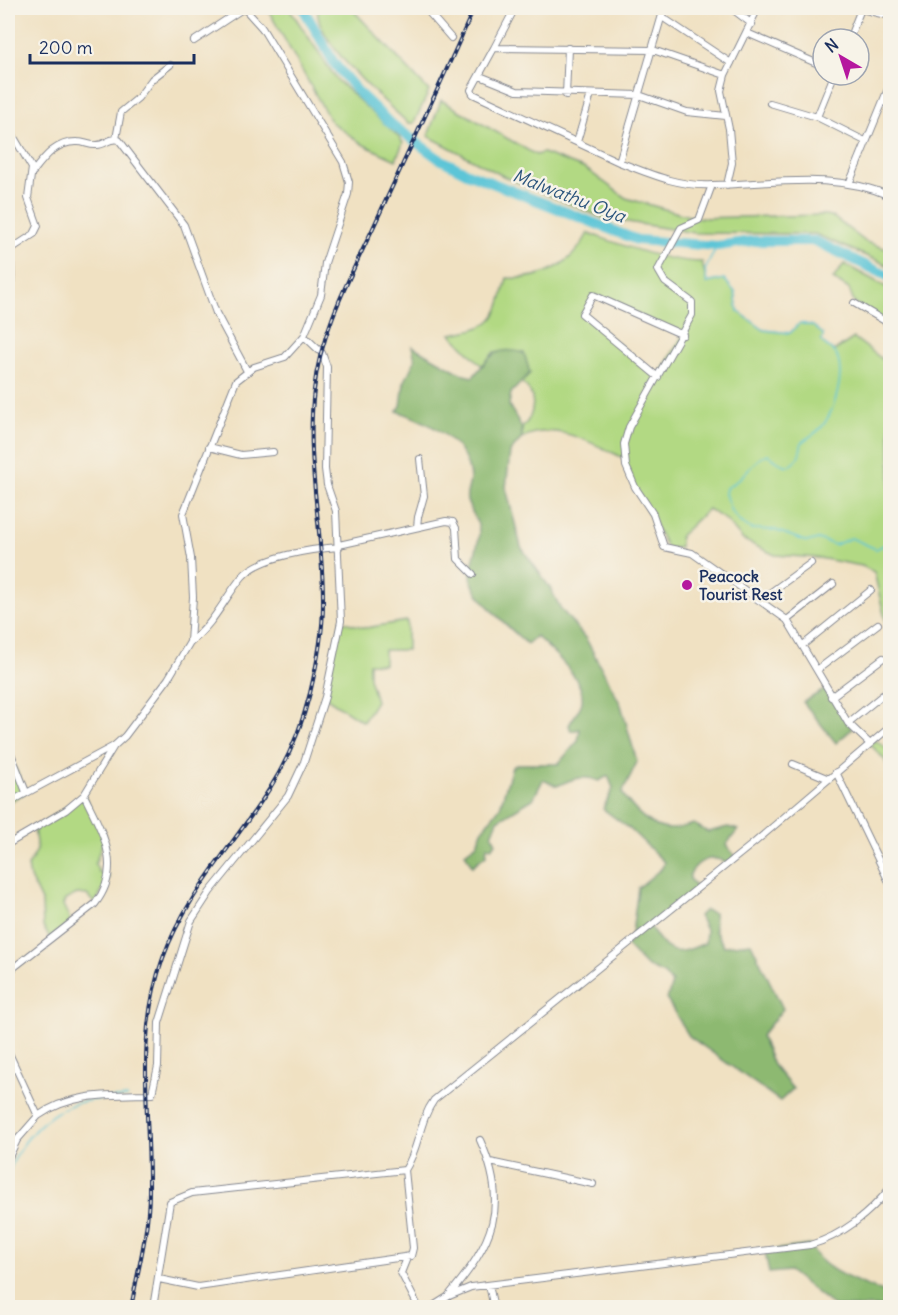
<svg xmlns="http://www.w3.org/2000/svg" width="898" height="1315" font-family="Delius,sans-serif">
	<rect width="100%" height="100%" fill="#f7f3e8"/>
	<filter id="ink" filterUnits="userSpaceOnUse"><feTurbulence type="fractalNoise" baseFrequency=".0167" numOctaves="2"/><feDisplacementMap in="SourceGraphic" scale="12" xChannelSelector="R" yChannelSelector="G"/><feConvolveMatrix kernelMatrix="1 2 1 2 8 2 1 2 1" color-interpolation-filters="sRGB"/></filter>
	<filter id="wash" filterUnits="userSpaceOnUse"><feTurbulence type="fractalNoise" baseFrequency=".008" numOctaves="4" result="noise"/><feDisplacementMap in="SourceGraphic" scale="24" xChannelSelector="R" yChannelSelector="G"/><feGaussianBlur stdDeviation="1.35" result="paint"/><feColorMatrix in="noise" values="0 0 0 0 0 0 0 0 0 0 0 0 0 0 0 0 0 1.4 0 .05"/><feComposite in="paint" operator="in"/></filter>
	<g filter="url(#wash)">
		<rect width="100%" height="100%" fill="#f0e1c2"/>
		<!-- green -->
		<path fill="#b2d983" stroke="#668470" stroke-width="1.5" fill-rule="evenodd" d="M267,8H289L337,80L400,138L403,143L396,160L364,145L331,122Z
			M318,8H351L429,91L414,123H408C385,102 312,39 318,8Z
			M441,100L536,155L543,153L586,169L626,198L696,218L826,215L833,217L866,242L890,250V266L815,234L695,233L603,218L505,177L428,136Z
			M588,233C625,246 662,261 702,262L707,283L724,279L735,292L738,311L764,330L790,333L800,323L813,326L823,334L822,342L834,351L854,338L890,365V640L874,572L862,566L819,558L775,555L743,540L726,520L708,509L680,536V548H667L635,487L624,458C592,444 556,420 522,438V428C535,415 538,394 521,382L530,373L494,352L482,366L451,334C496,326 496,321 507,278C542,280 572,265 588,233ZM595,295L683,335L658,377L582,314Z
			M844,264L890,289V324L854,303L849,289L833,279Z
			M341,621L366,628L407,621V650H384V664L369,663V678L376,701L363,722L325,697Z
			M875,740L890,751V773L885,760L870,744Z
			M8,752L26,792L8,803Z
			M84,795L105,836L95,864L99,872L109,877L95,904L87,895L77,894L65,900L63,905L71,922L50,938L43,927L42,903L30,878L28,866L37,850L34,829Z"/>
		<!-- forest -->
		<path fill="#8db971" stroke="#547468" stroke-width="1.5" d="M412,346L464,375L473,377C490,356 495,345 524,353L530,373L511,393L509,405L522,428V438L510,452L506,488L521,547L550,588L561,609L586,639L621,705L637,762L622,793C632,808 650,829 670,829C678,829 686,826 694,824L708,832L728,827L738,830L726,845L736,857L728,864C714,854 698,859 690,874V879L697,889L650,926C668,955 674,957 705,943L706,930L699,916L705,910L714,913L715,931L724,946L751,943L783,1009L761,1036L773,1065L793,1089L780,1101L689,1036L667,1000L672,983L664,974L646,966L626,945L631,941L638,888L662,868L664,862L630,829L603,809L613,788L608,776L599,781C583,774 572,779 557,786L543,780L533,799L498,820L492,835L496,843L491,848L487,846L486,855L472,866L465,853L477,844L483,829L500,807L512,767L518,764H558L578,741L580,729L571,731L569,725C573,718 578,712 581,705C590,682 550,650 536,636L527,644C512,630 478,601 472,582C468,565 480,548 479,531C479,521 470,511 467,501C465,494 470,486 470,479C468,441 427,421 397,411L401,406L404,383L415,360Z
			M826,689L852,729L836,743L803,702Z
			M810,1245C822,1273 864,1283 890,1295V1307H835L789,1271L769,1273L765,1251Z"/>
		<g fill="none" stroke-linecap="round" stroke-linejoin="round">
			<!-- stream -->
			<path stroke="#5bc5d7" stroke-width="1.5" d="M717,246L705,270L707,283L724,279L735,292L738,311L764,330L790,333L800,323L813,326L823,334L822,342C828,347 836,351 838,359C844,378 835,408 824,424C819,432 810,436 802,442C798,467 789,474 768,454C749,462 744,480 726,488L725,494L731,511L740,522L751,529L775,530L807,542L818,539L835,545L851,538L876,549L888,543L890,548
				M8,1175C18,1143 46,1111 81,1102C95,1098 112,1099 127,1097"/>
			<!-- river -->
			<path stroke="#5bc5d7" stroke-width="10" d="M303,8L334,63L357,91L390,123L438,158L467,173L637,240L717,246L753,241H815L890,277"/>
		</g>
	</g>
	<g filter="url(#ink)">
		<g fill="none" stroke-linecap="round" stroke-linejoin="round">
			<defs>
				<path id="minor" d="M425,8L451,38
					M664,8L619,162C650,174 679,187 712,185
					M731,8L752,24
					M857,8L890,16
					M662,17L731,63
					M747,33L823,66
					M849,39L861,9
					M494,48L515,8
					M480,76L517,91L639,95L687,112L726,116
					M566,95L568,48
					M770,103L817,117L865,141
					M817,117L834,75
					M8,127L32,168L28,198L38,226L34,234L11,249C10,264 14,282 8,296
					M116,139L121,112L138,98L152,79L170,65
					M577,142L591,94
					M619,162L473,94L471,90L494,48L653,50L725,75
					M33,172C45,156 57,141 78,142C85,142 90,146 97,145C106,145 109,137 119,140L184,225L216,313L247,371
					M849,184L890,84
					M727,185L732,163L729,129L721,91L725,75L758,8
					M854,303L890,324
					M658,377L582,314L593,295L683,335
					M209,447L241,455L273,452
					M417,527L418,517L424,496L420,459
					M339,545L446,521L453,522L456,528L458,559L473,574
					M756,596L767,595L811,563
					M787,620L833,584
					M190,642C214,624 224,599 242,577C260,556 313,549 339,547
					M803,645L871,590
					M817,670L878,624
					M831,697L883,658
					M848,723L890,689
					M870,744L848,723L787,620L692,553L664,547L653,514L635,487L626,466L624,444L629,427L692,315V302L665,282L658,270L681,228L699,220L712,185C771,184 835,171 890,196
					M10,751L26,792
					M793,764L829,779
					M836,772L890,884
					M8,803L114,746L125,736L168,679L190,642L193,597L191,558L183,514L236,381L254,367L285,357L304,336L321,295L325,263L348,194L349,182L343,162L262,28L244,8L194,41
					M8,844L66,810L84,795L114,746
					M8,972L95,904C124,867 102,832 84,795
					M8,1051L38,1116L17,1140L8,1159
					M38,1116C71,1092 113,1095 152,1094L158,1066L159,1023L191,921L210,892L288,796L304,762L325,697L341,621L336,511L327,485L325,469L327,367L322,353L304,336
					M490,1162L593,1184
					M407,1258L401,1273L419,1308
					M159,1279L198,1287L411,1256L413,1248L405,1170C419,1149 419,1121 434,1100L755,842L890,727
					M489,1285L494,1308
					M449,1295C493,1243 510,1206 480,1140
					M153,1308L170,1202L192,1193L405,1170
					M430,1308L449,1296L471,1287L810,1245C842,1236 870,1213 890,1188"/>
			</defs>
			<!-- minor casing -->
			<use href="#minor" stroke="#868890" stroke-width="8"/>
			<!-- minor -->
			<use href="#minor" stroke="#fff" stroke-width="6"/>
			<defs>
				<path id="rail" d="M131,1308C138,1269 149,1230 149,1191C150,1112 135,1035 163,958C186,894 234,845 270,788C288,760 302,725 310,693C317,664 323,634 323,604C324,532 305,462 314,390C320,333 349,279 373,228C407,154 442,82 474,8"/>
			</defs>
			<!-- rail casing -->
			<use href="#rail" stroke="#1b2f5e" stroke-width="4"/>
			<!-- rail -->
			<use href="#rail" stroke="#f7f3e8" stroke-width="1.5" stroke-dasharray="4.5" stroke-linecap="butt"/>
		</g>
	</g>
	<!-- markers -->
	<circle fill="#b5179e" stroke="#f7f3e8" stroke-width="2" cx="687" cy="585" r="6"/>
	<g text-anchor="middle" stroke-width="5" stroke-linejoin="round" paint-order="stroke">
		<!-- poi labels -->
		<g font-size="16" font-weight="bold" fill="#1b2f5e" stroke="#f7f3e8" text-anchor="start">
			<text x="699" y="582">Peacock<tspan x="699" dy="18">Tourist Rest</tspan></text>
		</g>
		<!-- water labels -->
		<g font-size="18" font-style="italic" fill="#2b547c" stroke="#f7f3e8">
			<text transform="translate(569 196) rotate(21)" y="6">Malwathu Oya</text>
		</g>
	</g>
	<!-- margin -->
	<rect width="898" height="1315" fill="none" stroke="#f7f3e8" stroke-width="30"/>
	<!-- north arrow -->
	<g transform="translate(841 57) rotate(321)"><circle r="28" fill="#f7f3e8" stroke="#9fa5b1" stroke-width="1.5"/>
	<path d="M0-4.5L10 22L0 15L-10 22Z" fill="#b5179e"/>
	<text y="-9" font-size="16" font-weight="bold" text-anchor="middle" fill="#1b2f5e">N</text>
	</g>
	<!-- scale -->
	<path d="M30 54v9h164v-9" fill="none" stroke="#1b2f5e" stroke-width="3"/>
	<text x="39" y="54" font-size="18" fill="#1b2f5e" stroke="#f7f3e8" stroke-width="4.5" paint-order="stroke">200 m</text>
</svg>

## DIRECTIONS
Within the material above, extract exactly the lines that start at the line containing "M449,1295C493,1243 510,1206 480,1140" and stop after the line containing "<!-- poi labels -->", and only those.

## ANSWER FOR THE TASK
					M449,1295C493,1243 510,1206 480,1140
					M153,1308L170,1202L192,1193L405,1170
					M430,1308L449,1296L471,1287L810,1245C842,1236 870,1213 890,1188"/>
			</defs>
			<!-- minor casing -->
			<use href="#minor" stroke="#868890" stroke-width="8"/>
			<!-- minor -->
			<use href="#minor" stroke="#fff" stroke-width="6"/>
			<defs>
				<path id="rail" d="M131,1308C138,1269 149,1230 149,1191C150,1112 135,1035 163,958C186,894 234,845 270,788C288,760 302,725 310,693C317,664 323,634 323,604C324,532 305,462 314,390C320,333 349,279 373,228C407,154 442,82 474,8"/>
			</defs>
			<!-- rail casing -->
			<use href="#rail" stroke="#1b2f5e" stroke-width="4"/>
			<!-- rail -->
			<use href="#rail" stroke="#f7f3e8" stroke-width="1.5" stroke-dasharray="4.5" stroke-linecap="butt"/>
		</g>
	</g>
	<!-- markers -->
	<circle fill="#b5179e" stroke="#f7f3e8" stroke-width="2" cx="687" cy="585" r="6"/>
	<g text-anchor="middle" stroke-width="5" stroke-linejoin="round" paint-order="stroke">
		<!-- poi labels -->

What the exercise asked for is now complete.